Anticipation high for school
Published 12:12 pm Tuesday, June 26, 2007
LYNNWOOD – Jason Hall, 12, wandered and wondered: “This is going to be a school? Wow.”
Jason, who just finished up at Cedar Valley Elementary School, was walking in the dirt and among the stumps of a recently logged 40 acres off North Road in Lynnwood last week.
It doesn’t look like much now, but in the fall of 2009, when Jason is a freshman, the site will be a new Lynnwood High School campus.
In coming weeks, a small village of contractors’ trailers will be assembled. Dirt will be moved, utilities installed and concrete poured.
By fall, steel framing should start protruding from the ground. Construction will cost $68.2, about two-thirds of the total $99.8 million project cost, said Ed Peters, capital facilities director for the Edmonds School District.
The district hosted a groundbreaking ceremony on the high school site last week, complete with the Lynnwood High School pep band.

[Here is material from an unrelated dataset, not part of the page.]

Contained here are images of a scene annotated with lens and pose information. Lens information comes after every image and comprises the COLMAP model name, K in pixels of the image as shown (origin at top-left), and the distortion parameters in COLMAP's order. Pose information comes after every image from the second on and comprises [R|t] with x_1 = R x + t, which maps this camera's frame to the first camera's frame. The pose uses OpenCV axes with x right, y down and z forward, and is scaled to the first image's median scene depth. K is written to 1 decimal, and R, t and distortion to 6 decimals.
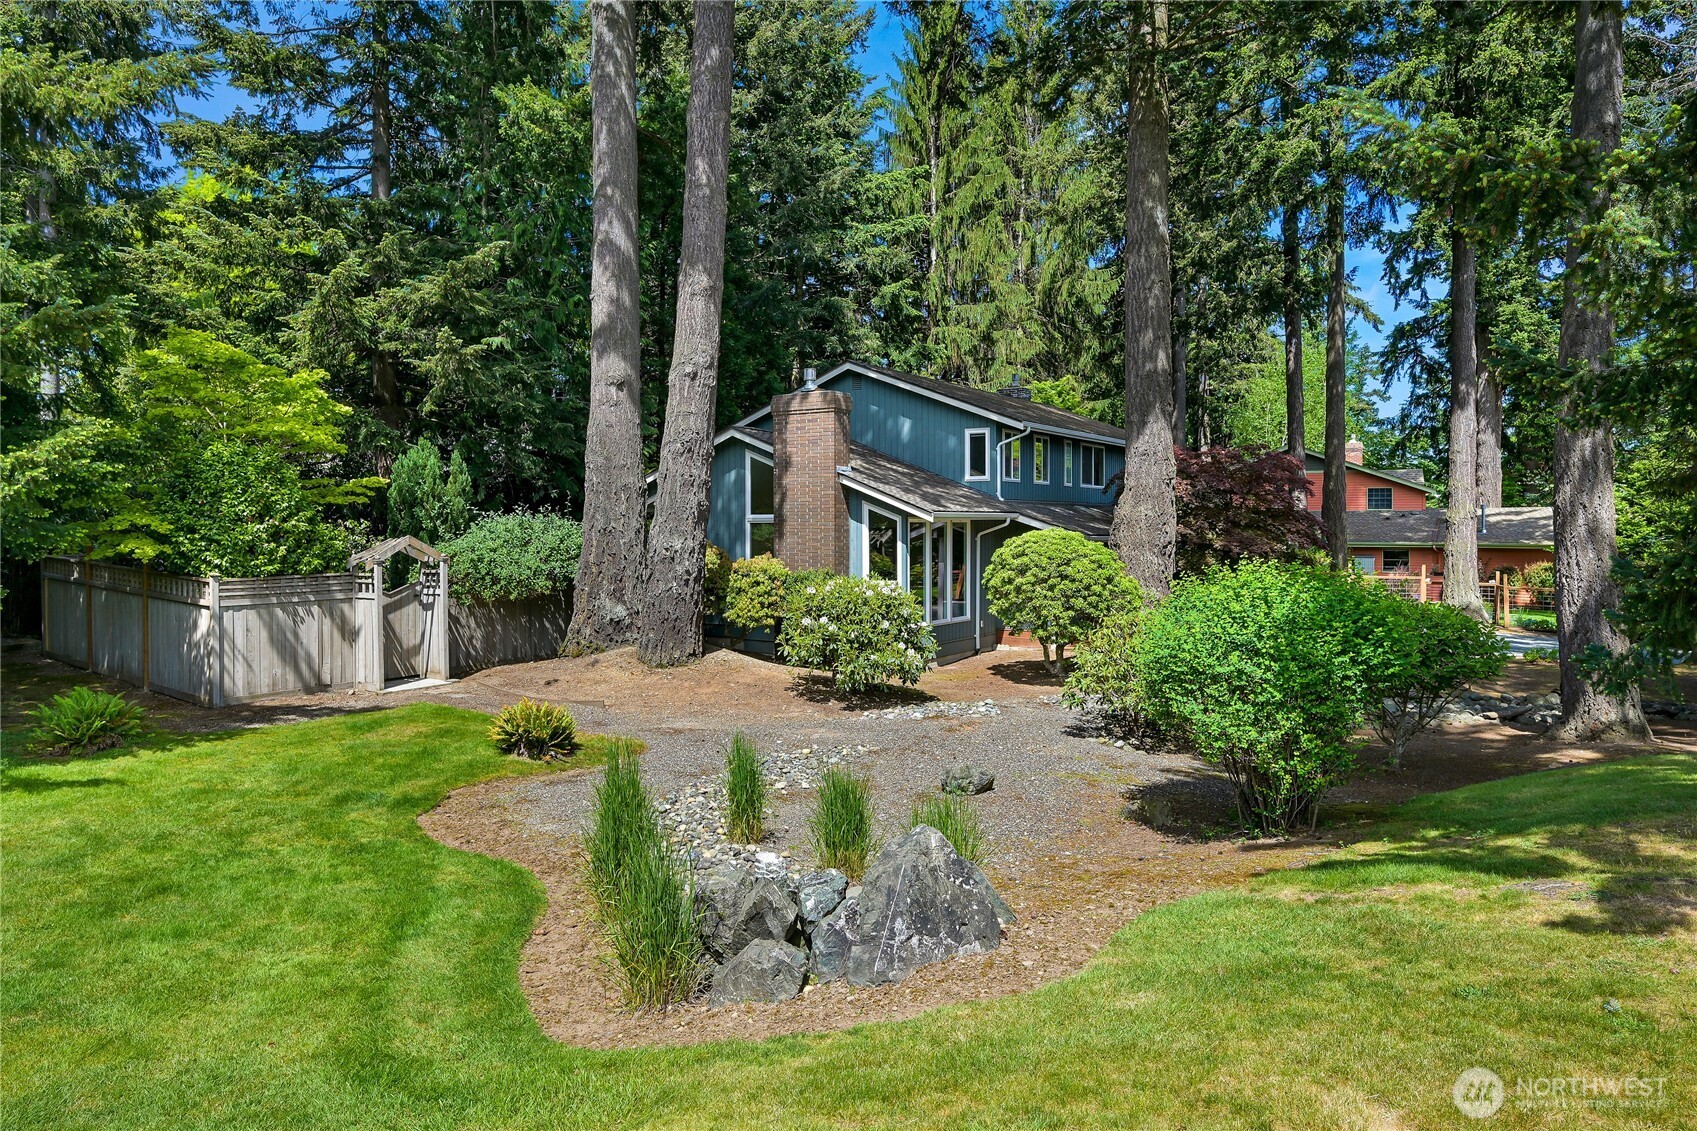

Seeing so many people there reminded Peters of how much it takes to build a new school, from voters campaigning for bonds to architects drawing up plans.

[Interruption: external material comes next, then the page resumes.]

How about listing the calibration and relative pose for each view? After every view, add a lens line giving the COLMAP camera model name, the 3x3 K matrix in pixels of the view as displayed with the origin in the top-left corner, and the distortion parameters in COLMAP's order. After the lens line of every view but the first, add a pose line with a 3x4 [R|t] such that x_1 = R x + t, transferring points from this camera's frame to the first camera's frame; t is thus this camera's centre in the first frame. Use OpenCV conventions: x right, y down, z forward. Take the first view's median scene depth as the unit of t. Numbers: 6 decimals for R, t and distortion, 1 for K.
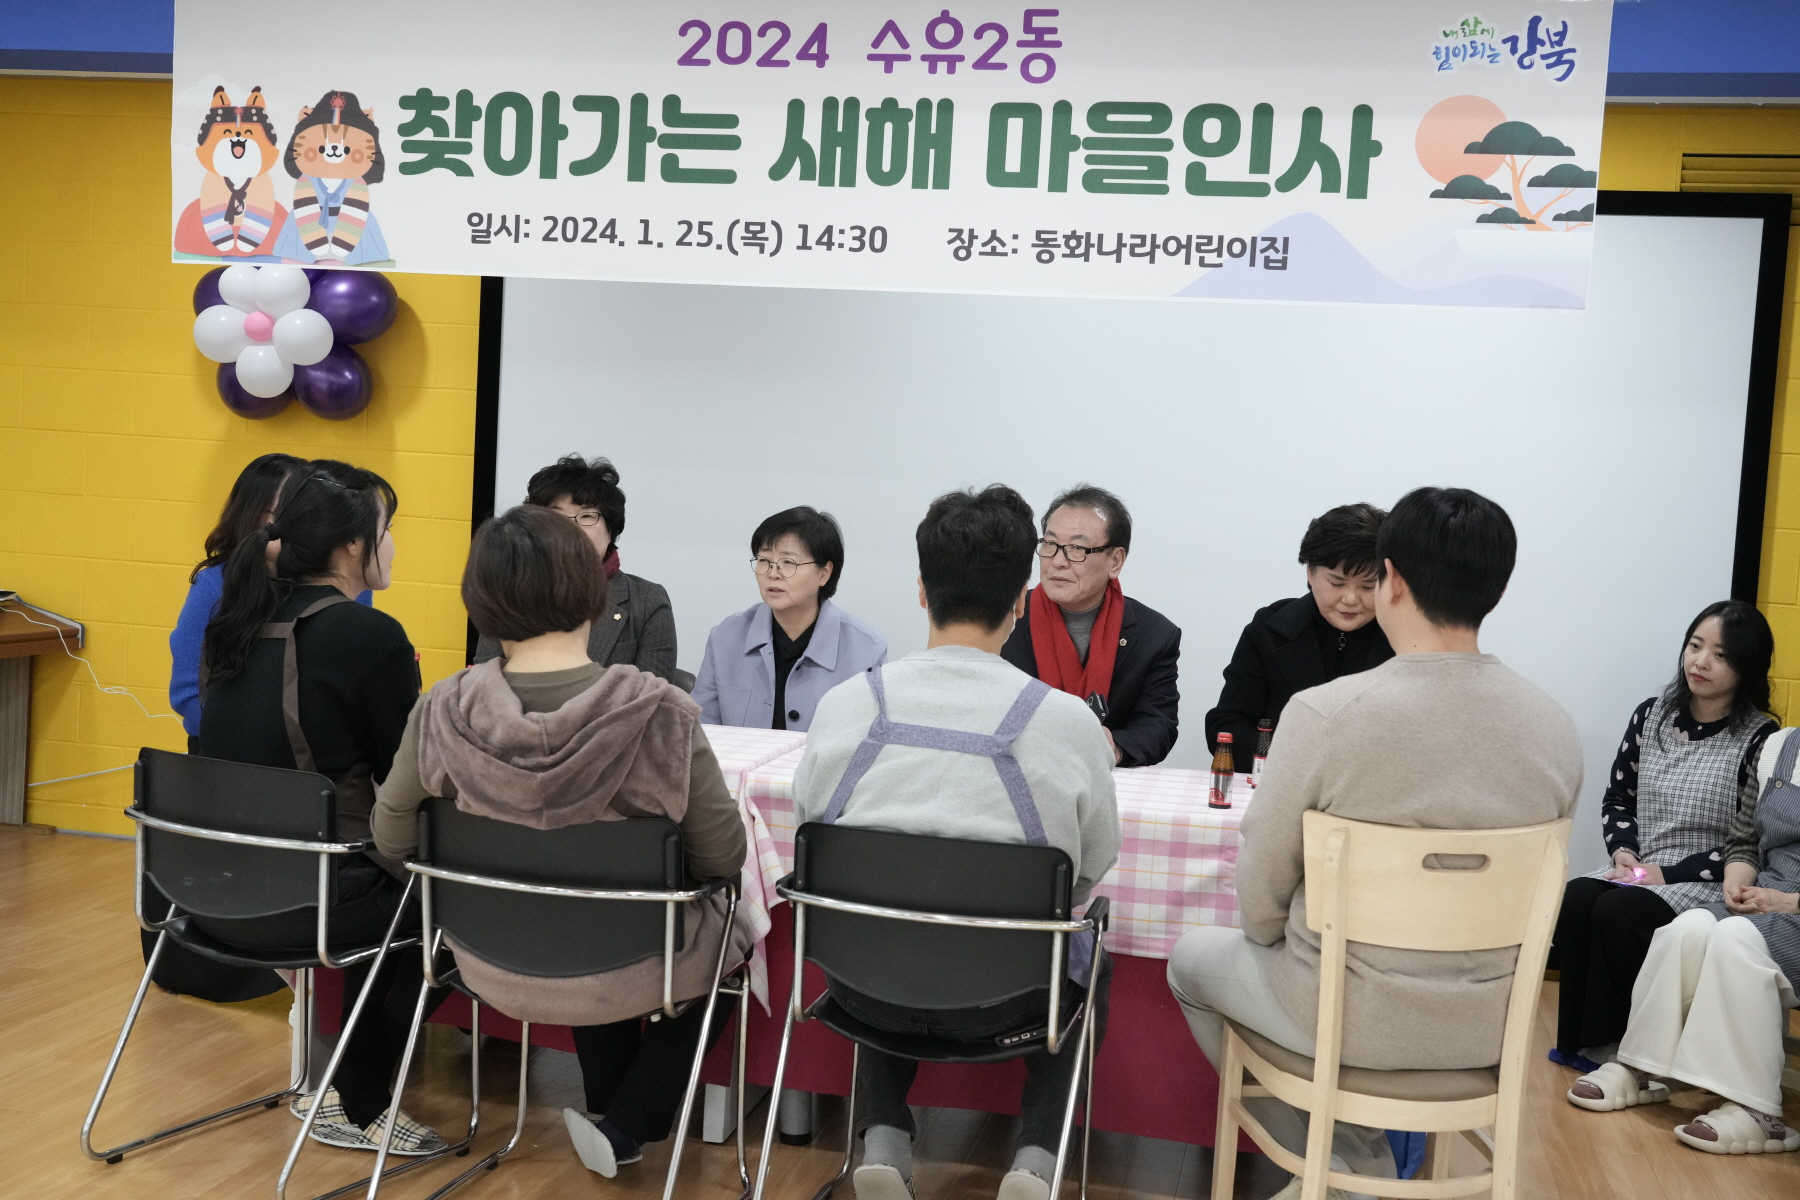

Several youngsters just finishing elementary schools were on hand.
“One of the best parts of my job is I get to stand in the door on the first day and watch the kids walking into their new school,” Peters said. “That made it all that more real to me.”
“It’s going to be a heck of a school,” said Teresa Hall, Jason’s mom. “They waited a lot of years for the bond and it finally passed.”
Hall, a 1979 Lynnwood High graduate, likes her old campus, but she believes it has served its purpose.
“A lot of people passed through there,” she said. “It will be a shame to see it go, but it’s for the better. The ground is sinking there. It’s definitely done its job.”
The school, which will be built for 1,600 students, is scheduled to open in fall 2009. The school district awarded a $68.2 million contract in May to Cornerstone General Contractors Inc. of Redmond to build the school.
The 40-acre site is one mile east of the existing Lynnwood High School, near Floral Hills Cemetery on the east side of I-5.
The campus will include one large two-story building with steel framing and a combination of siding that includes masonry and metal panels.
Some of the timber from the logged-off site will be used for benches, trim and interior paneling in the new school.
“I can honestly say it is the first and only time in my life I have been happy to see trees go down,” said Madeline Herzog, who helped lead the 2006 campaign to pass the $140 million bond measure. “They have planned such a beautiful site with the building and the grounds.”
Herzog, a 1979 Lynnwood High School alum, had two good reasons – daughter, Meagan, and son, Jacob – for wanting to see a new high school.
Meagan will be a junior and Jacob a freshman when it opens.
The district’s other large high schools are in beautiful buildings and Lynnwood High “carries this baggage of being the building that has a pump in the library” because of an aquifer beneath it, Madeline Herzog said.
It is one of at least three pumps used to prevent flooding from rising groundwater on the Lynnwood High School campus.
Jacob Herzog, 12, explored the logged-off grounds last week knowing that the new campus should be ready by the time he finishes middle school.
“It’s going to be cool,” he said. “It’s going to be better than the old school.”